What is liberty? When the Founding Fathers wrote in the Declaration of Independence that men and women are “endowed with certain unalienable rights,” among which are “life, liberty, and the pursuit of happiness,” they largely believed that true liberty was the freedom to act in a manner consistent with a set of moral standards then adhered to by society and taught by religion [1].
Unfortunately, over two centuries later, little is recognizable in broader American society in terms of a shared morality and understanding of liberty “under the sole government of God and the laws” [2]. Where once religion and morality played “indispensable” roles in upholding the political order and fashioning the laws of the land, now the radical idea that liberty includes unrestricted personal autonomy has harmfully reshaped national and state legislation throughout the country [3].
One reason for this change has come about as some validly argue that the Founding Fathers’ conception of liberty was imperfect and incomplete because it failed to take into account the rights of the slaves they owned or those of women generally [4]. While I find some truth in this observation, I assert that the United States Supreme Court should still give more deference to the Founders’ view of liberty–and that of the people’s representatives–than it has over the last century.
Otherwise, the Court’s attempts to define liberty tend to usurp the people’s legitimate power to legislate according to their views of morality [5]. Here, I focus on the Court’s gradual expansion of the definition of liberty to include the right to abortion.
Abortion was first recognized as a fundamental right by the Court in its landmark 1973 case, Roe v. Wade. This decision overturned a century’s worth of laws restricting abortion in nearly every state in the country by stipulating that states could only regulate abortion in the second trimester to protect a woman’s health or in the third trimester to protect the life of the unborn child [6]. The Court justified this unprecedented decision by relying on past precedent, including a case called Griswold v. Connecticut, which held that the Constitution protects the right to privacy and, by extension, the right to contraception [7].

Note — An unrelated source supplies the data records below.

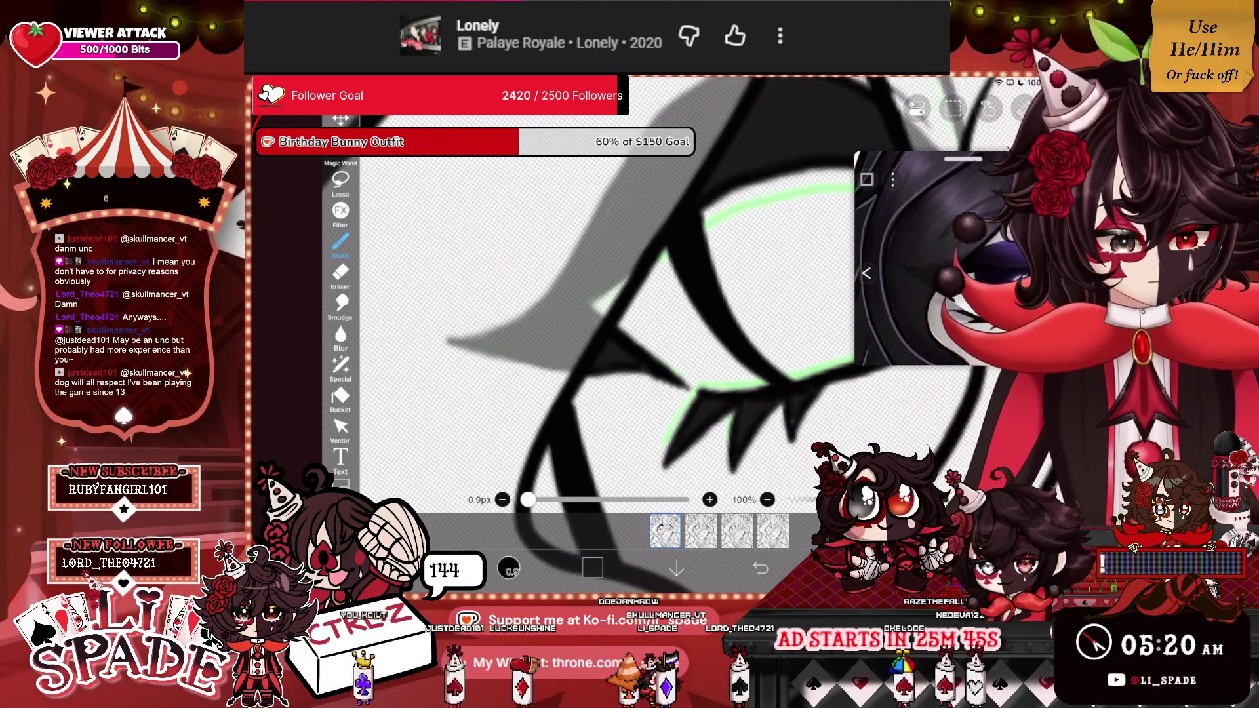
# Fill the eye's pupil solid black.
pyautogui.scroll(-2, 656, 295)
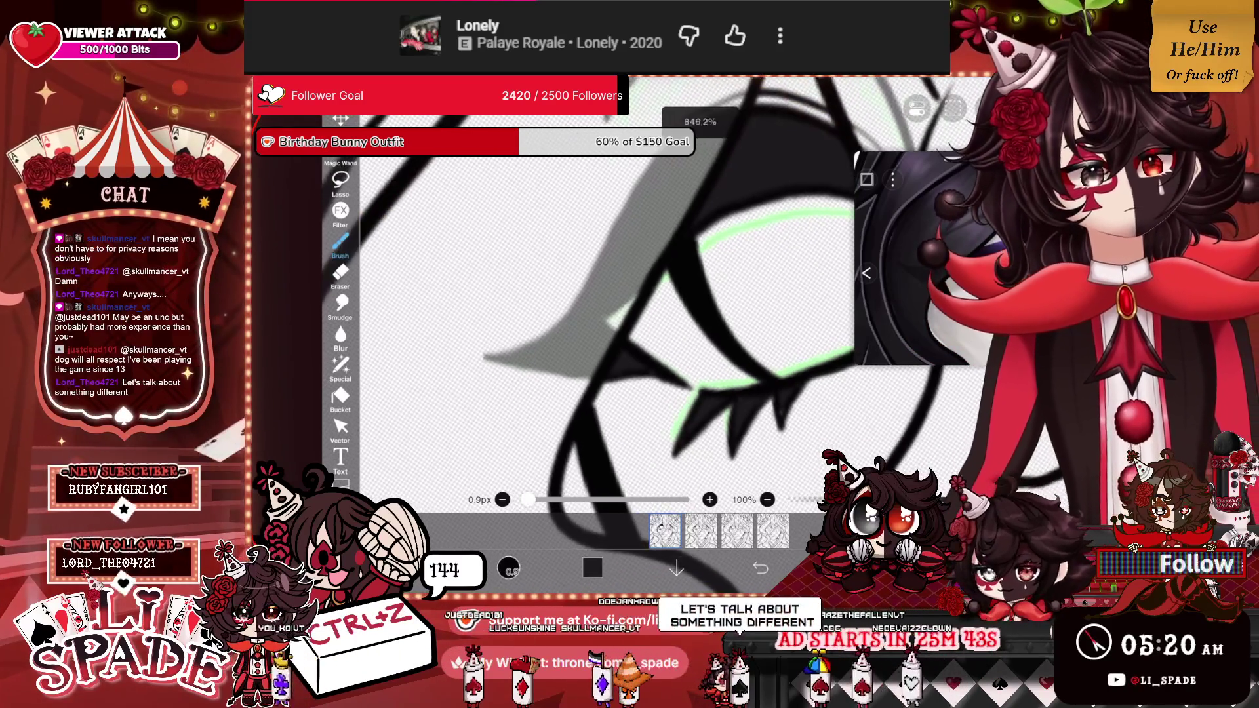
pyautogui.scroll(-1, 656, 296)
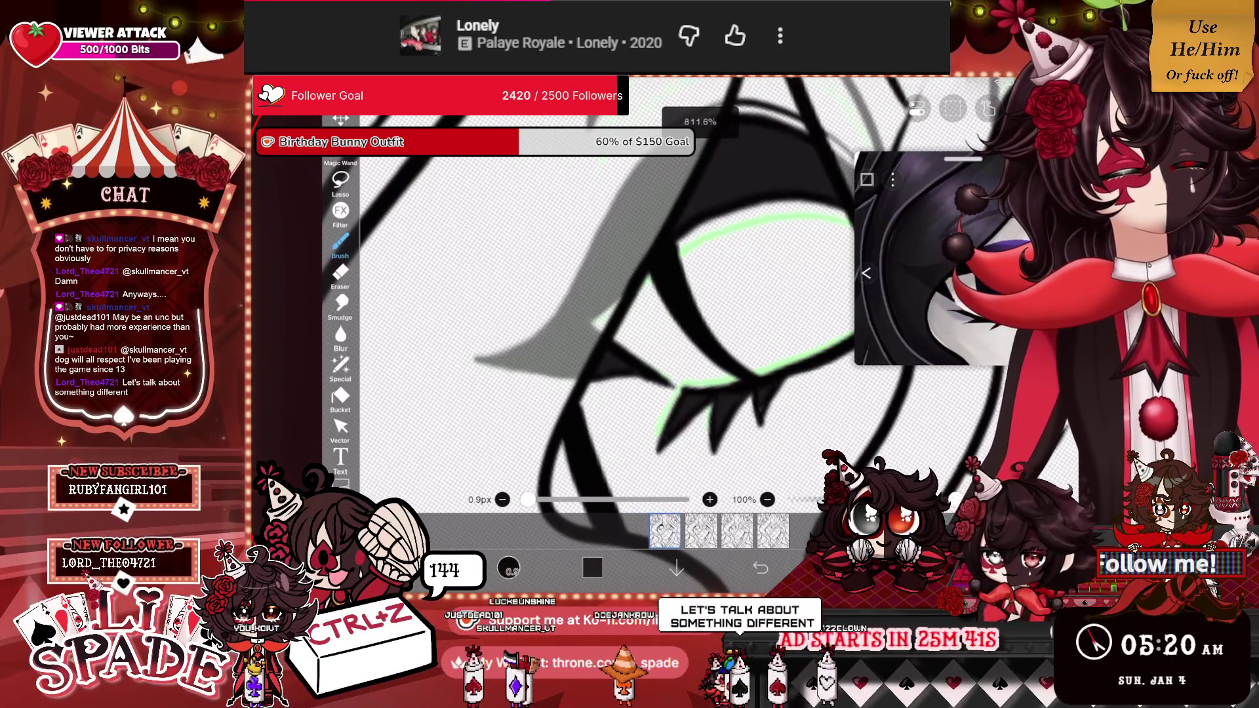
pyautogui.scroll(-1, 655, 295)
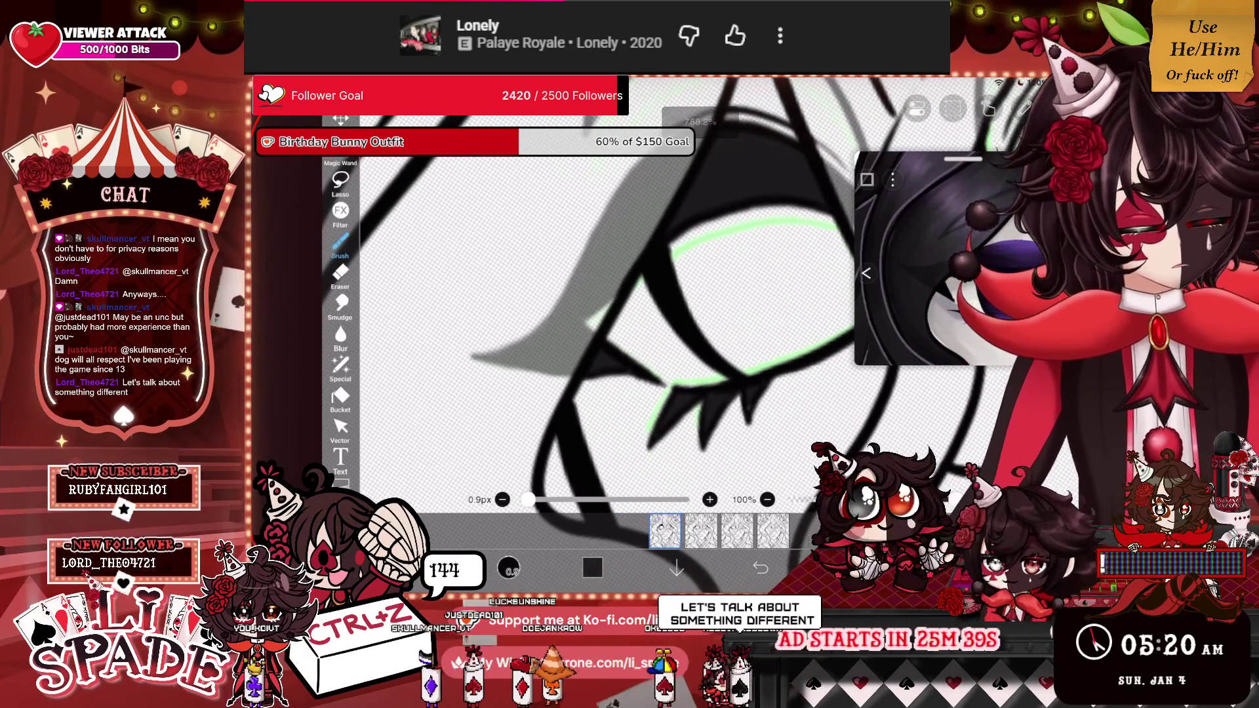
pyautogui.scroll(-2, 656, 296)
pyautogui.scroll(-1, 656, 295)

In Roe, the Court further defined the sources from which the right to privacy is derived–the 9th and 14th amendments to the Constitution–which respectively state that “The enumeration in the Constitution, of certain rights, shall not be construed to deny or disparage others retained by the people” and “No State shall make or enforce any law which shall …deprive any person of life, liberty, or property, without due process of law” [8].
The Court reasoned that abortion is protected as an extension of the right to privacy since the people hold other rights than the ones explicitly stated within the Bill of Rights and states are prohibited from infringing on the liberty of their citizens without “due process of law”. In later years, the Court refined its decision about abortion in a case called Planned Parenthood v. Casey, where it affirmed abortion as a fundamental right but expanded the states’ ability to regulate it [9]. In this opinion, Justice Kennedy proffered the Court’s new definition of liberty: “[A]t the heart of liberty is the right to define one’s own concept of existence, of meaning, of the universe and the mystery of human life.”

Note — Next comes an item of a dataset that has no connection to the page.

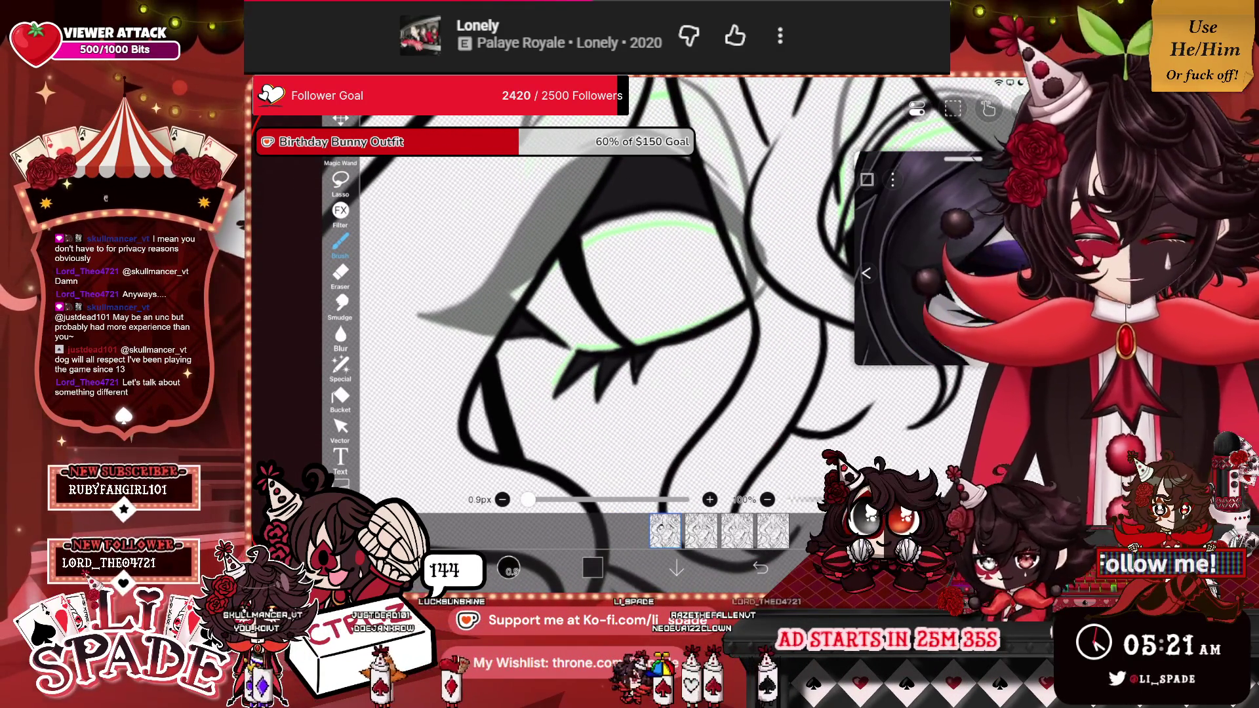
pyautogui.scroll(5, 590, 295)
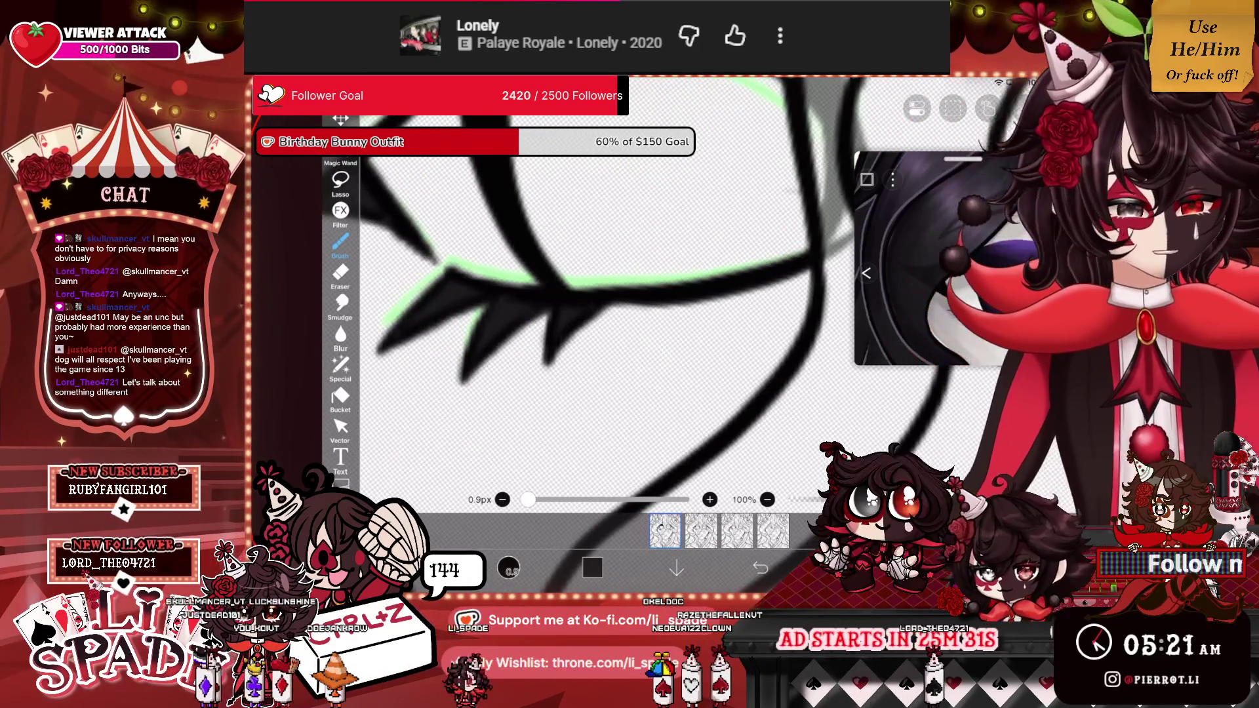
pyautogui.scroll(-5, 604, 309)
pyautogui.scroll(5, 603, 308)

This definition flew in the face of what the Founders understood liberty to mean [10]. Now, liberty was untethered from the social and moral constraints society had long imposed upon it. While the Court did not hesitate to enforce this newfound view of liberty in ways that purported to protect the rights of the people, the American public is still enduring the consequences of this expanded view of liberty.
Once a sphere of law where the people through their elected representatives could conscientiously regulate a controversial procedure, abortion became untouchable before the point of fetal viability, with advocates still employing the on-its-face compelling rhetoric that the right to an abortion is as sacred as other fundamental rights, such as the right to free speech, the right to freely exercise one’s religion, or the right to a fair trial.

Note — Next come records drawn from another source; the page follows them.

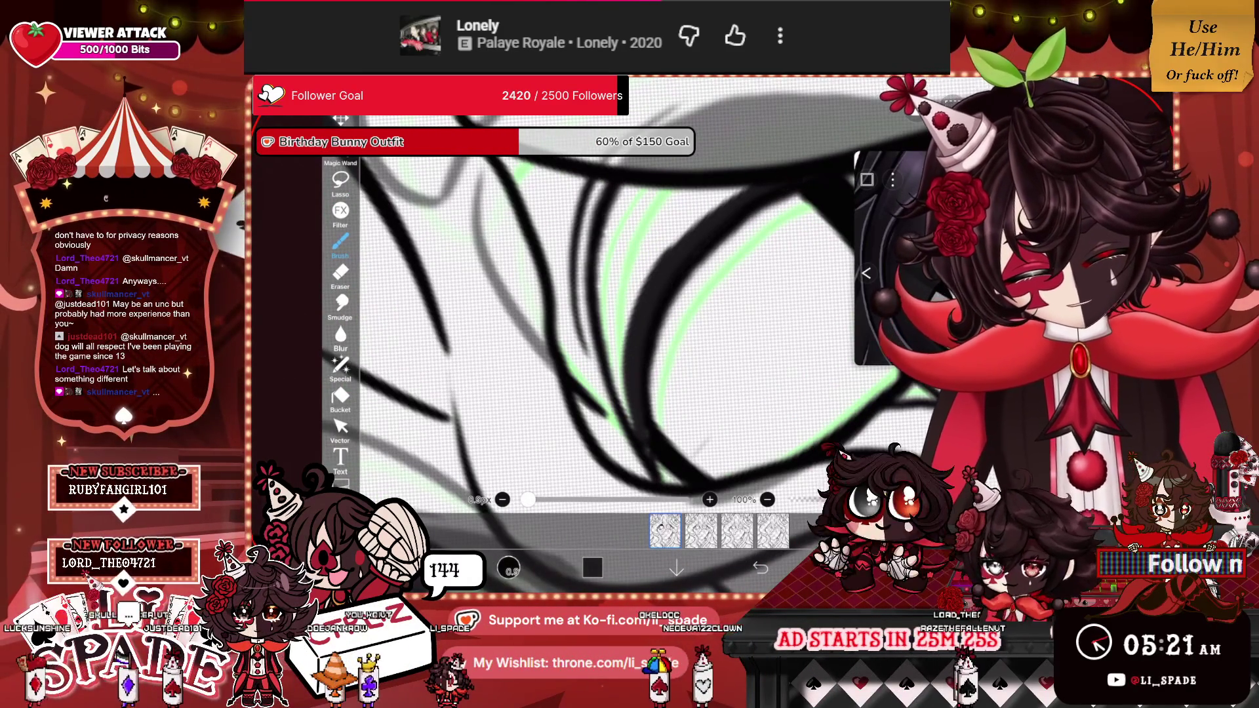
pyautogui.moveTo(656, 197)
pyautogui.mouseDown()
pyautogui.moveTo(702, 223)
pyautogui.moveTo(603, 328)
pyautogui.moveTo(613, 196)
pyautogui.mouseUp()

This attempt by the Court to redefine liberty has had monumental consequences for other areas of American law and public opinion. In successive decisions over the decades after Casey, the Court effectively foreclosed action by the states–and the people–to pass laws about many issues once deemed morally nonnegotiable, including sodomy and same-sex marriage [11]. This forced upon the people laws they did not make, which often had the effect of driving their democratic sensibilities to favor policies and social trends they did not have a right to influence themselves [12].
As Justice Antonin Scalia put it in a dissenting opinion, “This practice of constitutional revision by an unelected committee of nine….robs the People of the most important liberty they asserted in the Declaration of Independence and won in the Revolution of 1776: the freedom to govern themselves” [13].
Most recently, the Court has reversed, in part, this democratically destructive trend by ruling in Dobbs v. Women’s Health Organization (2022) that abortion is not a fundamental right guaranteed by the U.S. Constitution [14]. May this be the beginning of a restoration of the definition of judicial review to “have neither force nor will, but merely judgment” and a revival of the power of state legislatures and the people to define their views of liberty [15].